On my daily commute, and when I've been inking, I've been listening to the audiobook of Lost Discoveries by Dick Teresi. It's about the scientific achievments of non-Western cultures, and is quite interesting. It's certainly worth it just for discovering the existence of the Chinese south-pointing chariot.

[identity profile] yhlee.livejournal.com 2006-03-30 02:26 am (UTC)(link)
Oh, yes! That one quite tickled me. I must keep an eye out for the Teresi--more books on non-Western science, always good.

[identity profile] telophase.livejournal.com 2006-03-30 02:57 am (UTC)(link)
I have no idea what others think of the book and his conclusions, but I think it's pretty impressive how far the Chinese got with optics and physics, especially considering that they were working almost entirely with theory and not experiment a lot of the time.

There's a chapter on cosmology that I failed to see the point of - it might be that I have a harder time following long threads of argument when listening to it than when reading it - because it seemed to be "Look, here's our cosmology [Big Bang etc]! Lots of ancient cultures had vaguely similar cosmologies, too! [insert many creation myths where the world was created out of nothing]"

And the narrator mispronounces words here and there, although he's self-assured enough in his cadence and the rest of his diction that it makes you go "Wait?

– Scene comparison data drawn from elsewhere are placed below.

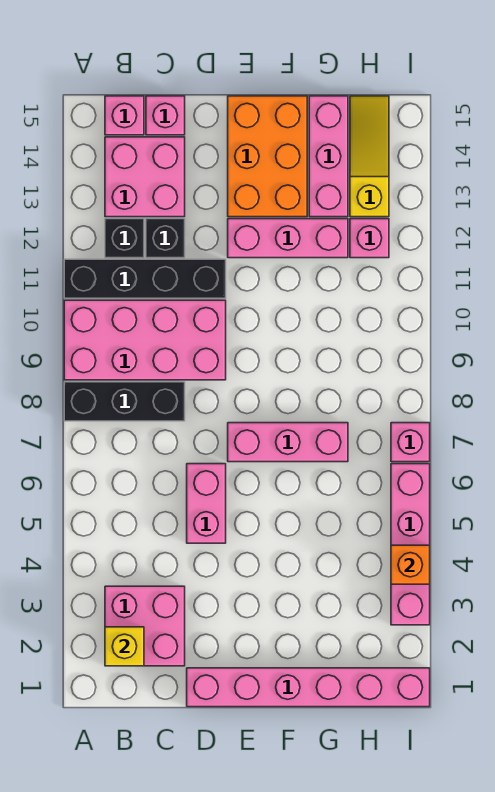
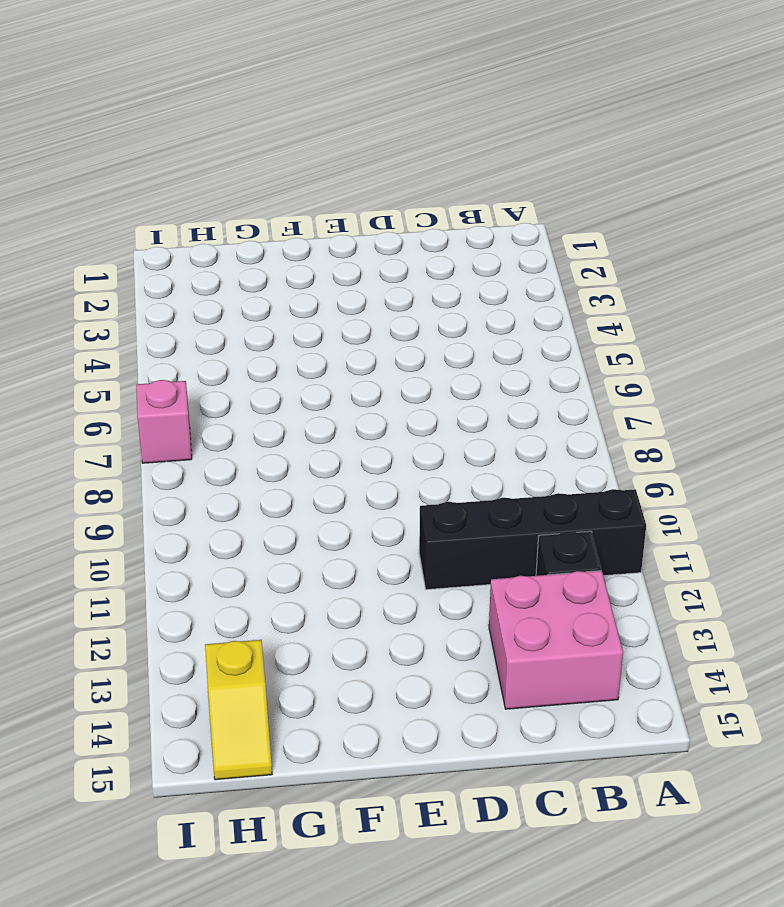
yellow slope H14:H15 level 1 top 14 -> yellow slope H13:H15 level 1 top 13
none -> black brick A8:C8 level 1
none -> pink brick A9:D10 level 1
none -> pink brick B2:C3 level 1

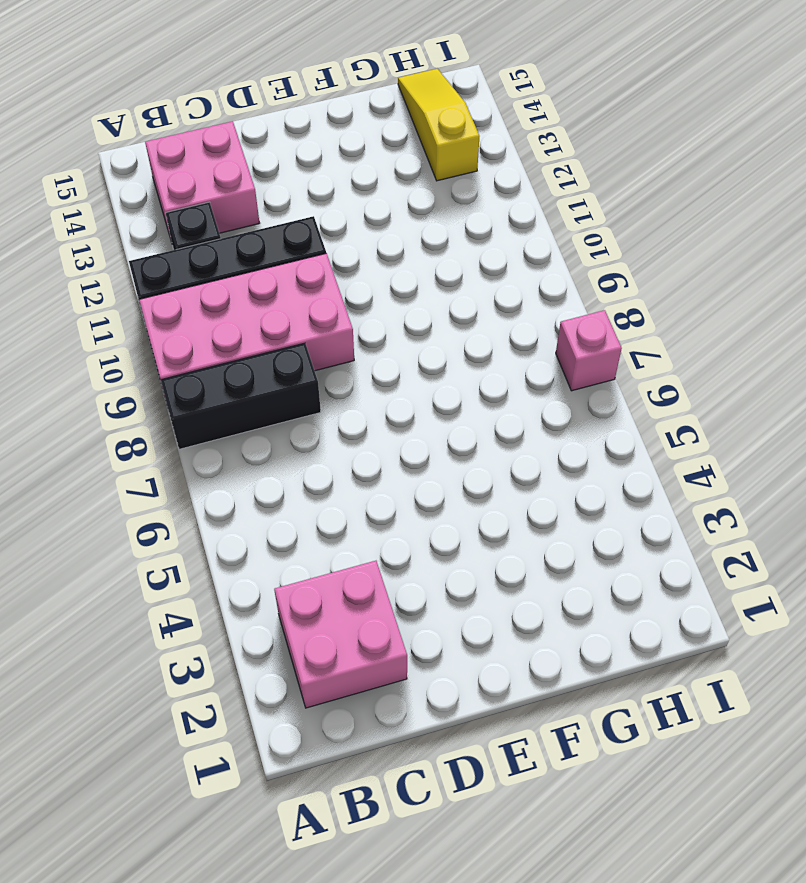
none -> pink brick B15 level 1
none -> black brick C12 level 1
none -> pink brick C15 level 1

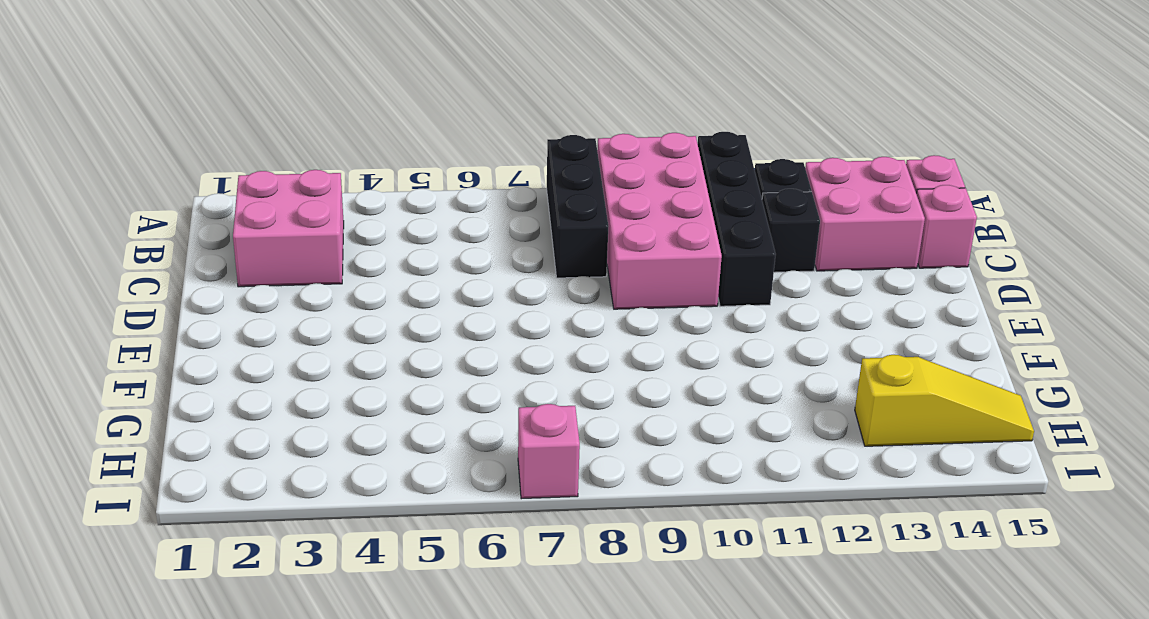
none -> pink brick D1:I1 level 1
none -> pink brick D5:D6 level 1
none -> pink brick E7:G7 level 1

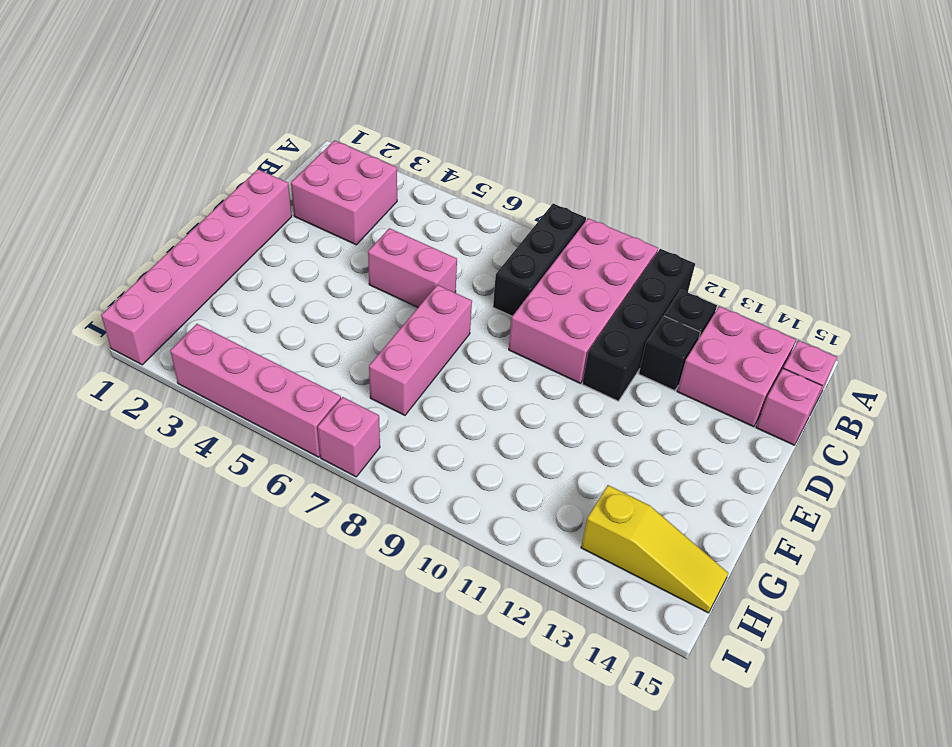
none -> pink brick E12:G12 level 1
none -> orange brick E13:F15 level 1
none -> pink brick G13:G15 level 1

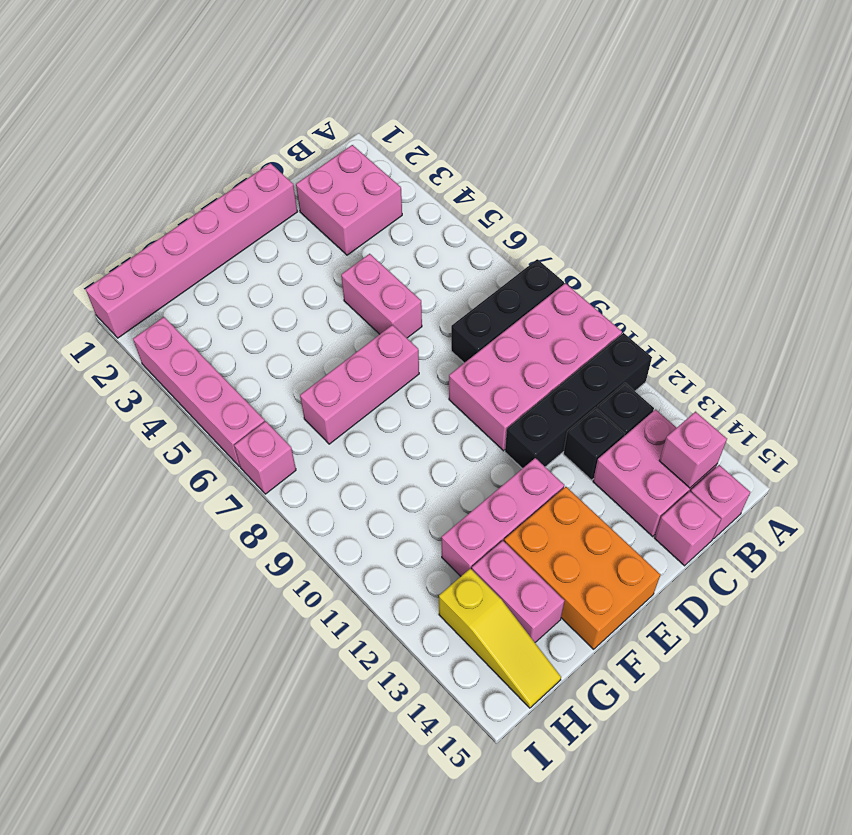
pink brick B14 level 2 -> pink brick H12 level 1
pink brick G13:G14 level 1 -> pink brick G13:G15 level 1
none -> yellow brick B2 level 2
none -> orange brick I4 level 2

Have I been saying that wrong all these years?" for a moment.

[identity profile] rabican.livejournal.com 2006-03-30 07:06 am (UTC)(link)
That's just nifty!

[identity profile] telophase.livejournal.com 2006-03-30 02:28 pm (UTC)(link)
Knowing these things actually existed make me feel the world is a slightly better place.

I love reading about ancient technology. :D

[identity profile] telophase.livejournal.com 2006-03-30 02:30 pm (UTC)(link)
* Not to mention that reading the timeline of discovery and rediscovery make syou realize that there's story there:

423 .. 452 Kuo Shan-Ming fails to make one for emperor Thopa Tao.
423 .. 452 Ma Yo succeeds, but is killed by Kuo Shan-Ming.

[identity profile] rabican.livejournal.com 2006-03-30 02:40 pm (UTC)(link)
*laughs* Oh man.
snarp: (Sanzo)

[personal profile] snarp 2006-03-30 07:27 am (UTC)(link)
The chariots are real?... That is *awesome*. I'd read about them in a couple of folklore books, but I'd thought they were like never-empty bowls of stew.

Now that I know that Chinese fairy tales are 100% factual, I shall be seeking the hand of the dragon king's beautiful daughter at earliest possible opportunity.

[identity profile] telophase.livejournal.com 2006-03-30 02:26 pm (UTC)(link)
:D Sometimes Teresi seems to be taking items that were described but possibly never built and using them as examples of ancient technology, but in this case, after I was intrigued by his mention (in a list of devices the Chinese devised that didn't get used much, or something like that) I looked it up, and lo and behold it seems to work well enough that someone constructed a prototype of it.